Green would need a (3.7v-3.7vf)/1A=0ohm resistor . It is best practice to put some limit on current (just in case), and you can do so by adjusting the “drive” and “fdrive” parameters. In is case the value of 1023 = no current limit (or 100% from the battery, which can vary in it’s actual voltage) you can set the value at 98%, or 1003 to be safe. (I.E. never go above 1003 as a value)
Royal Blue would need a (3.7v-3.4vf)/1A=0.3ohm resistor. Once again you can use the “drive” and “fdrive” parameters.

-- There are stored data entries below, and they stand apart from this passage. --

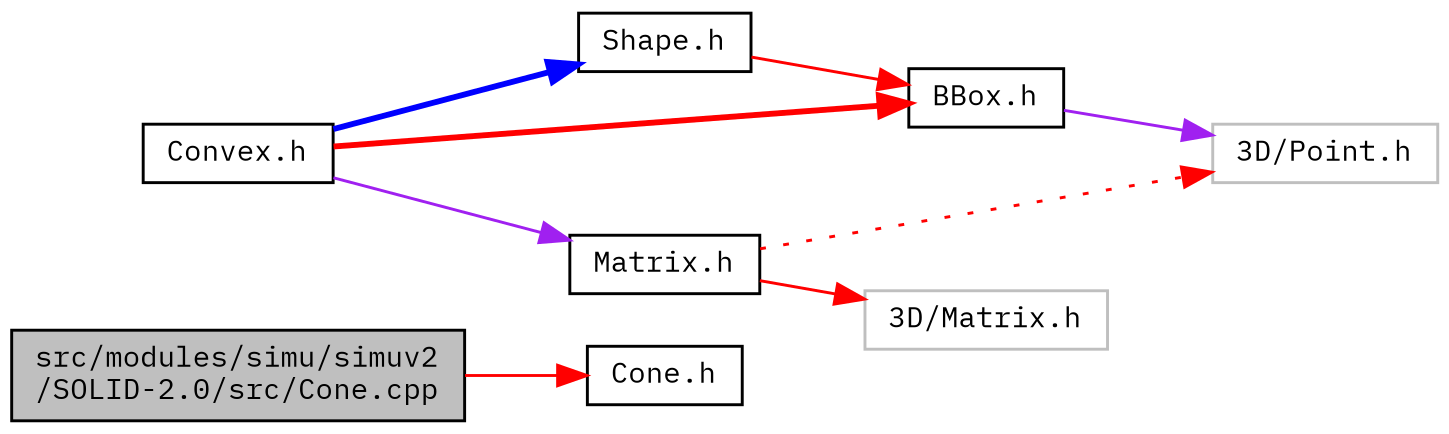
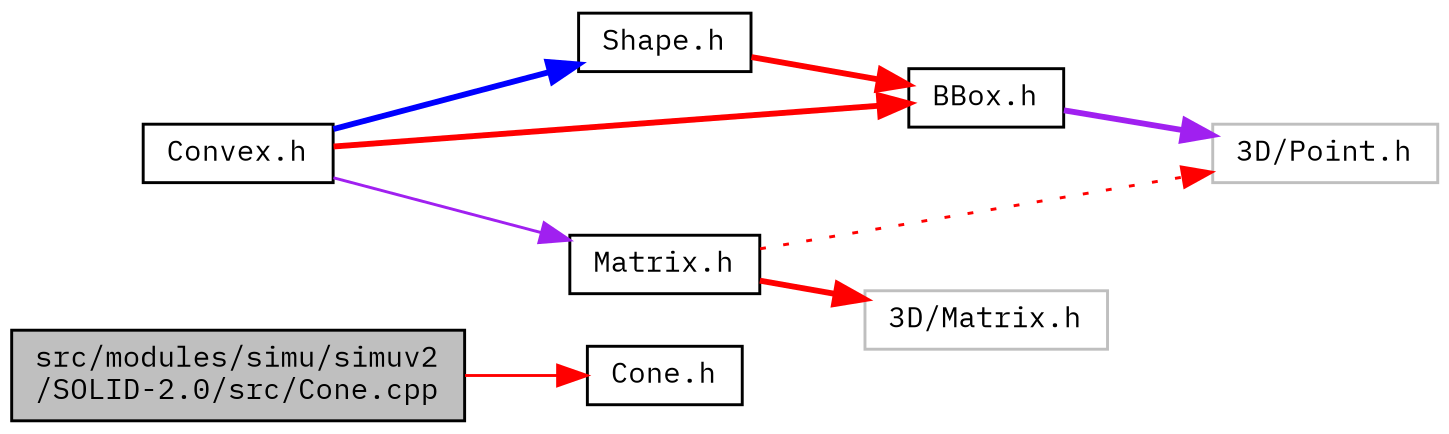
  digraph {
    fontname="IBM Plex Mono"
    rankdir=LR
    node [color=black fillcolor=white fontname="IBM Plex Mono" fontsize=10 shape=record style=filled]
    edge [color=red fontname="IBM Plex Mono" fontsize=10 labelfontname=Helvetica labelfontsize=10 style=bold]
    n1 [fillcolor=grey75 fontcolor=black height=0.2 label="src/modules/simu/simuv2\l/SOLID-2.0/src/Cone.cpp" width=0.4]
    n2 [height=0.2 label="Cone.h" width=0.4]
    n3 [height=0.2 label="Convex.h" width=0.4]
    n4 [height=0.2 label="Shape.h" width=0.4]
    n5 [height=0.2 label="BBox.h" width=0.4]
    n6 [height=0.2 label="Matrix.h" width=0.4]
    n7 [color=grey75 height=0.2 label="3D/Point.h" width=0.4]
    n8 [color=grey75 height=0.2 label="3D/Matrix.h" width=0.4]
    n1 -> n2 [style=solid]
    n3 -> n4 [color=blue]
    n3 -> n5
    n3 -> n6 [color=purple style=solid]
-   n4 -> n5 [style=solid]
-   n5 -> n7 [color=purple style=solid]
+   n4 -> n5
+   n5 -> n7 [color=purple]
    n6 -> n7 [style=dotted]
-   n6 -> n8 [style=solid]
+   n6 -> n8
  }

Set it at 1023*(3.4/3.7)=940 (or 92%). (I.E. never go above 940 as a value)

A rough color guide in the Soundcard manual suggests a “drive” setting of “drive=1023,255,0” or 100% Red, 25% Green, 0% rBlue for an Orange Main Blade Color.
A rough color guide in the Soundcard manual suggests a “fdrive” setting of “fdrive=1023,1003,0” or 100% Red, 98% Green (as that is the max without a resistor in the circuit), 0% rBlue for a Yellow FOC Blade Color. (The swaps out the Orange, and replaces it with Yellow for the FOC flashes).

The section in the NB 4 manual, “FOC mixing Techniques” looks to be explaining how to have the FOC more dynamic, which with your color choices, is not needed (you can ignore that section for an Orange Main Blade and Yellow FOC using the configuration above).

Changing drive and fdrive values is not the most efficient process (remove the SD card, change values, return the SD card), nor the most accurate (linear drive of battery voltage, is NOT a current regulator), but I’m sure you can get it to work, opposed to upgrading to a more expensive sound card with the “color extender” add-on board.

You could do the same logic for a custom tri-Cree, resistoring (or max drive values) and then tweak the drive values to get the colors you like.

It was certainly easier when NB didn't have the color mix. You knew which to choose if you needed certain features then. Just found out about that myself. I chose a subtler flash on clash because it seemed like it would be more realistic than a full white shift.